Breaking News Emails
Ting Lun Lai remembers the year he began playing basketball not as his freshman year of high school, but as 1999 — the year Paul Pierce made the NBA’s All-Rookie First Team.
While Lai recalled that it was hard to watch basketball games during his childhood in Taiwan, his love for the sport and Michael Jordan — whom he calls the “G.O.A.T.,” short for greatest of all time — persisted.
“I was intrigued by what basketball has to offer not only as a sport but as a culture,” he said. “And the same passion goes towards sneakers as well.”
I realized that if you are not born in the States, you need a medium to connect with others.
Lai wasn’t allowed to wear basketball shoes outside of his PE classes, but after he moved abroad to study in Canada, he began collecting them, he said. He called Air Jordans, made by Nike, “the holy grail.”
As he studied — first a bachelor's degree in mechanical engineering and then a master’s in architecture — Lai began to dive into sneaker culture, where he is best known as “Ting Meister.” Eventually, Lai began customizing shoes after growing “disappointed” in 2013 that the market was being driven by resellers.
The systematic nature of his engineering classes, he noted, heavily influenced his shoe-making process, which he described as “very logical and rational.”
“Making a pair of shoes is like building a house,” Lai said. “Craftsmanship, attention to detail and dedication make a huge difference.”
The project that first brought him notoriety in the fashion community bore the name of his basketball hero: a pair of Air Jordan 3s, made over in khaki, denim and brown leather. Last April, the shoes were featured prominently on Hypebeast, a streetwear fashion site, and garnered Lai a partnership with nicekicks.com, a site focused solely on sneaker culture.
“I strongly believe that great things will happen as a result of staying focused on what I enjoy doing,” Lai said of his success. “And that was exactly what happened in 2017.”
His latest project to garner attention, called “History of Hmong,” pays tribute to the Hmong-American community by incorporating traditional designs into a pair of Air Jordan 1 sneakers. One of Lai's clients, a Hmong-American man, approached him with a commission for a pair of shoes that he could dedicate to the Hmong American Association and a Hmong-American celebration scheduled to place in Minneapolis later this spring.

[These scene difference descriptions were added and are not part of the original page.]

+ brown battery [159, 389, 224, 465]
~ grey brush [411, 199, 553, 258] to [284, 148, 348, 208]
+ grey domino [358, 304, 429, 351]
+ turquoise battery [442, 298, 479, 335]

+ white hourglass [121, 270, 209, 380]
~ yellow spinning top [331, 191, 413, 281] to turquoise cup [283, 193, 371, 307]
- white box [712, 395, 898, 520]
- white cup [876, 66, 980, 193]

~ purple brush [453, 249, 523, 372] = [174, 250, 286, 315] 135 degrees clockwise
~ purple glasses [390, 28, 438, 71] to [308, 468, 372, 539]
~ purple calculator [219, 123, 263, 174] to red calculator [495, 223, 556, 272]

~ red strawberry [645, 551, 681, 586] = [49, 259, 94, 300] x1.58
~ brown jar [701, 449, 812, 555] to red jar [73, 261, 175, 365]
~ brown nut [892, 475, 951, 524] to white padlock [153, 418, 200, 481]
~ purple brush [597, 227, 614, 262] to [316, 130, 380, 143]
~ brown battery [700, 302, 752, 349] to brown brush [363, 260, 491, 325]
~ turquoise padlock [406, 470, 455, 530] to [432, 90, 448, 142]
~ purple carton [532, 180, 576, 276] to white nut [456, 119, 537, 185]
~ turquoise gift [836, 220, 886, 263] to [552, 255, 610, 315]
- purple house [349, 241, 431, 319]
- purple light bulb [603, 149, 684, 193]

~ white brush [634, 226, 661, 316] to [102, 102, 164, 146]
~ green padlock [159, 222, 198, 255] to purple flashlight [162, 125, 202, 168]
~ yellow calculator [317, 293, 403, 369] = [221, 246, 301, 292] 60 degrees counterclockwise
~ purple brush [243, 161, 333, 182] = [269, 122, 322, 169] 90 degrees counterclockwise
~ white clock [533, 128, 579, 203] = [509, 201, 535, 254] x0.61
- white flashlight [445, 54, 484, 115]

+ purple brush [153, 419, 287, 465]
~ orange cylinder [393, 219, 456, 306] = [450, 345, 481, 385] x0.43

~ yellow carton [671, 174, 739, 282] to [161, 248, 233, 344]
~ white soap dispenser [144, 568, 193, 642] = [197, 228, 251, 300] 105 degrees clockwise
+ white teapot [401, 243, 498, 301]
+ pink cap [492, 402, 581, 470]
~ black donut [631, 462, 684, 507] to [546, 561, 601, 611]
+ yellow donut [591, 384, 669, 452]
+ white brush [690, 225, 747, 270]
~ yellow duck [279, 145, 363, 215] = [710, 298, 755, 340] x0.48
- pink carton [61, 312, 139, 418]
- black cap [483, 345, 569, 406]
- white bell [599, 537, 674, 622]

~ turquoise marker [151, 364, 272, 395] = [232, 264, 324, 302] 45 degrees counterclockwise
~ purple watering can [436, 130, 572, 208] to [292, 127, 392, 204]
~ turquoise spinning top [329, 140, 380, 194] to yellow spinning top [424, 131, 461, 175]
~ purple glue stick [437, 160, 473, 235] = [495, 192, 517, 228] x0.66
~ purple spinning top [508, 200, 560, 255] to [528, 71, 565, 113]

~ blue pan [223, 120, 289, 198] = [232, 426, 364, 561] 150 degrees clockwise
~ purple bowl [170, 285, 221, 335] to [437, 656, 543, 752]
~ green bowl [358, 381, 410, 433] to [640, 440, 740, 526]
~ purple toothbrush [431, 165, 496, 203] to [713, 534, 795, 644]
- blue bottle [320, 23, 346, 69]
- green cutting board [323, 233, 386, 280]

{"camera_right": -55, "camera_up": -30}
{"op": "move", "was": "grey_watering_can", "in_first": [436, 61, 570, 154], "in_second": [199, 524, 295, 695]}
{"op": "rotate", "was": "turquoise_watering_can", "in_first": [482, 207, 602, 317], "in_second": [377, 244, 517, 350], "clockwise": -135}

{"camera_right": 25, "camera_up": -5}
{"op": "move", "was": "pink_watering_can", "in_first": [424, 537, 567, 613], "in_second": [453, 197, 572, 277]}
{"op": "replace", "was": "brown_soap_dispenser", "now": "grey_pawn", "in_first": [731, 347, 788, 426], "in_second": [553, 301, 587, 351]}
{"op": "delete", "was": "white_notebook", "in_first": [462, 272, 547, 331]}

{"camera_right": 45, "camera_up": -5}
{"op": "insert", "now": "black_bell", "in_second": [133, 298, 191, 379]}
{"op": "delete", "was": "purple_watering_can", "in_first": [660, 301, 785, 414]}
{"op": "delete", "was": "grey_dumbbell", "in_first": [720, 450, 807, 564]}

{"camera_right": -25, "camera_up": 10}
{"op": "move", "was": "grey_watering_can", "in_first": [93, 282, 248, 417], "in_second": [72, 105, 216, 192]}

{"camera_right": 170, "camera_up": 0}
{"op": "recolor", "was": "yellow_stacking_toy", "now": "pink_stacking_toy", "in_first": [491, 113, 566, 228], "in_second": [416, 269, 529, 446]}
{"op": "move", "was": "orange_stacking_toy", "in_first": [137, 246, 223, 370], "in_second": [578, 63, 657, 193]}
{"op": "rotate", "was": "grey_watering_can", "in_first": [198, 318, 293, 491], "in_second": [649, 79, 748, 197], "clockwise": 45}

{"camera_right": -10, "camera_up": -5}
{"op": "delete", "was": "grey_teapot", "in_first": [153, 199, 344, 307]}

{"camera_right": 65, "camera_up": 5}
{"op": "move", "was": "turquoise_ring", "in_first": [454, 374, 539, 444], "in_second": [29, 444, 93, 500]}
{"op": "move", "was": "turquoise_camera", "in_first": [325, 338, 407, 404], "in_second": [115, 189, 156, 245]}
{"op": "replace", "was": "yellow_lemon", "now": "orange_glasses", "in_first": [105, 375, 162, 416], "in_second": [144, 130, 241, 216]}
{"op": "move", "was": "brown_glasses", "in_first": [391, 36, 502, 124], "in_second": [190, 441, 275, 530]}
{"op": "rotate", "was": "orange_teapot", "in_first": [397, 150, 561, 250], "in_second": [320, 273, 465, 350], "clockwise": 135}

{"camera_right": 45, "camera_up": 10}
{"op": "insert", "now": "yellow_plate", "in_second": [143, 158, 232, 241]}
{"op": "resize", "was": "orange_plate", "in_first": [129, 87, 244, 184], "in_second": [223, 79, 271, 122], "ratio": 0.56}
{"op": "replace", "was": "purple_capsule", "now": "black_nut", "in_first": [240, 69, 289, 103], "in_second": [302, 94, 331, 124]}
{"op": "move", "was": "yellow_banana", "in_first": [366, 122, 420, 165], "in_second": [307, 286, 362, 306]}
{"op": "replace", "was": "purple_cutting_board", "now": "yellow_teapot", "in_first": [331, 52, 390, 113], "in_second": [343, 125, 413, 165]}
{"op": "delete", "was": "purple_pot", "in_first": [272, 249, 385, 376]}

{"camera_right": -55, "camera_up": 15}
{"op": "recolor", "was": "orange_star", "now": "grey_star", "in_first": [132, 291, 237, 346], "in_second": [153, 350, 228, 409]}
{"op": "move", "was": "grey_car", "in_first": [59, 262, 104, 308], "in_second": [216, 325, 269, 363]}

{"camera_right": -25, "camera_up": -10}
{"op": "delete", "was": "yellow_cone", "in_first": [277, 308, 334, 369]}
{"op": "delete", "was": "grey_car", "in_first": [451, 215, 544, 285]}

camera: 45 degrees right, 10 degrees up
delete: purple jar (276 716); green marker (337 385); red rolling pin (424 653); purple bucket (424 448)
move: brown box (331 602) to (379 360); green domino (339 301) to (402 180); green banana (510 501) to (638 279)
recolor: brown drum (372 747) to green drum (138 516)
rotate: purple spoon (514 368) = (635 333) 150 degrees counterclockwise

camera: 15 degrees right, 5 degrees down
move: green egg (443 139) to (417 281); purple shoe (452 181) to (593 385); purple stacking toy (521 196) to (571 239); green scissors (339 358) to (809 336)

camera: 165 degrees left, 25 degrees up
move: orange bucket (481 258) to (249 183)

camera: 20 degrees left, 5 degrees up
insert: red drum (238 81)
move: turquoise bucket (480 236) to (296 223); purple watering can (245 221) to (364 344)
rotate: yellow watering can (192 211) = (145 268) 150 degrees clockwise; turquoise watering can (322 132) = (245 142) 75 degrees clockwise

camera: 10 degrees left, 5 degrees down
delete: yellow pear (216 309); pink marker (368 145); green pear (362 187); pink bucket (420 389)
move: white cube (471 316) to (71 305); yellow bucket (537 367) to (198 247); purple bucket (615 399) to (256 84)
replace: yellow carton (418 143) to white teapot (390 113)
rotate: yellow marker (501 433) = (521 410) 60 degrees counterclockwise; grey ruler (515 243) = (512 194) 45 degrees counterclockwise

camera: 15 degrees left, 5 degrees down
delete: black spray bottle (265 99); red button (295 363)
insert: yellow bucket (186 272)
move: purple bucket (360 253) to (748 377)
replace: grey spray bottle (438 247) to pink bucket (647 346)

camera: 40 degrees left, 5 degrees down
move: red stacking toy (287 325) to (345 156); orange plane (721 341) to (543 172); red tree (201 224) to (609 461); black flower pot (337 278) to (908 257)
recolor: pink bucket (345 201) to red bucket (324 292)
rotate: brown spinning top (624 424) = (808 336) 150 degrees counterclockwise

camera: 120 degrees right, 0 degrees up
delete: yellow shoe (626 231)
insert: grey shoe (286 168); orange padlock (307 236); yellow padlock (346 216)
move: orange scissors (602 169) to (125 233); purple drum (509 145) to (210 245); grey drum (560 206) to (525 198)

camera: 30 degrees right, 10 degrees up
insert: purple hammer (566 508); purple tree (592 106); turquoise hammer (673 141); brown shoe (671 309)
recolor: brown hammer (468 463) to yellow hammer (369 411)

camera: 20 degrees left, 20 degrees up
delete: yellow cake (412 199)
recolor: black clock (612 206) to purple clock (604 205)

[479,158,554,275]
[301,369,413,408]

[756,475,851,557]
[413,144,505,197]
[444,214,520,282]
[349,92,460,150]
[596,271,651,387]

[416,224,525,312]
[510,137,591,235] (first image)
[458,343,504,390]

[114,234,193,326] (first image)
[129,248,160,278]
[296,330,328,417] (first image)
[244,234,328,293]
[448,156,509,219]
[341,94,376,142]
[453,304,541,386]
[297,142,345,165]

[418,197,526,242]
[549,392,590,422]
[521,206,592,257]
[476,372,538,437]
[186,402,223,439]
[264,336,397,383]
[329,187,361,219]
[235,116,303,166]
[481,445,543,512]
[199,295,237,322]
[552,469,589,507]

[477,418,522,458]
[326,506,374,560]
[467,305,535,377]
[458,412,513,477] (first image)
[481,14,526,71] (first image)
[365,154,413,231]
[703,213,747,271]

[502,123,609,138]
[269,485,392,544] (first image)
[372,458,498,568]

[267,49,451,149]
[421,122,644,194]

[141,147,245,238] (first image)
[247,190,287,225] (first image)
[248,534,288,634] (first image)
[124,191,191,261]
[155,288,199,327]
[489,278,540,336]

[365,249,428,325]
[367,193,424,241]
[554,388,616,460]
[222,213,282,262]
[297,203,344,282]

To create the project, Lai found inspiration in a photo of a Hmong-American girl dancing in traditional garb and was struck by how the beads and embellishments of her dress were “flying in the air,” he said. The final pair of shoes features 288 hand-braided beads along with Hmong fabrics, red silk, and the stars and stripes of the American flag.
The decision to combine American and traditional Hmong design elements, was, for Lai, “especially interesting and meaningful” because it allowed him to represent the multiple facets of the Hmong-American community, a large part of which came to the U.S. as refugees after the Vietnam War after fighting for the U.S. in Laos.
“The American Flag plays an important role in the design, as it relates directly to the history and tradition that they preserved, and how it had merged and rooted deeply in America,” Lai said.
Each of Lai’s projects is influenced by his career in architecture. Although he believes he could pursue shoe design full time, Lai said architecture allows him to “keep learning every day.”
“Architecture is a lot more complicated in many aspects, from design to engineering to clients relationships to coordination to humanity,” he said. “Each project has its own unique site, scale and lifetime. I consider building a pair of shoes as a small architectural project.”
Lai worked on 18 shoe projects in 2017, he said, and has three projects currently in process. He also plans to experiment in his future pieces, incorporating elements such as small lights or motors.
After moving to Boston in 2016, Lai met “The Shoe Surgeon,” a pioneer of shoe customization, during a visit to Brooklyn. Lai learned basic techniques and began building upon that knowledge on his own.
“I never stopped searching and researching,” he said. “I would speak to local cobblers, visit new shops, call specialists for formulas, and that is what I am still continuing to do.”
Ultimately, Lai’s career in shoe design is the culmination of multiple factors: his studies in engineering and architecture; his childhood love for a sport, its players, and its culture; and the challenges he faced, moving first from Taiwan to Canada as a teen and then from Canada to the United States.
“I realized that if you are not born in the States, you need a medium to connect with others.” Lai said. “Other than architecture, sneaker was a great medium. It is like music and art. There is no boundary among races and different social statuses around a shoe topic.”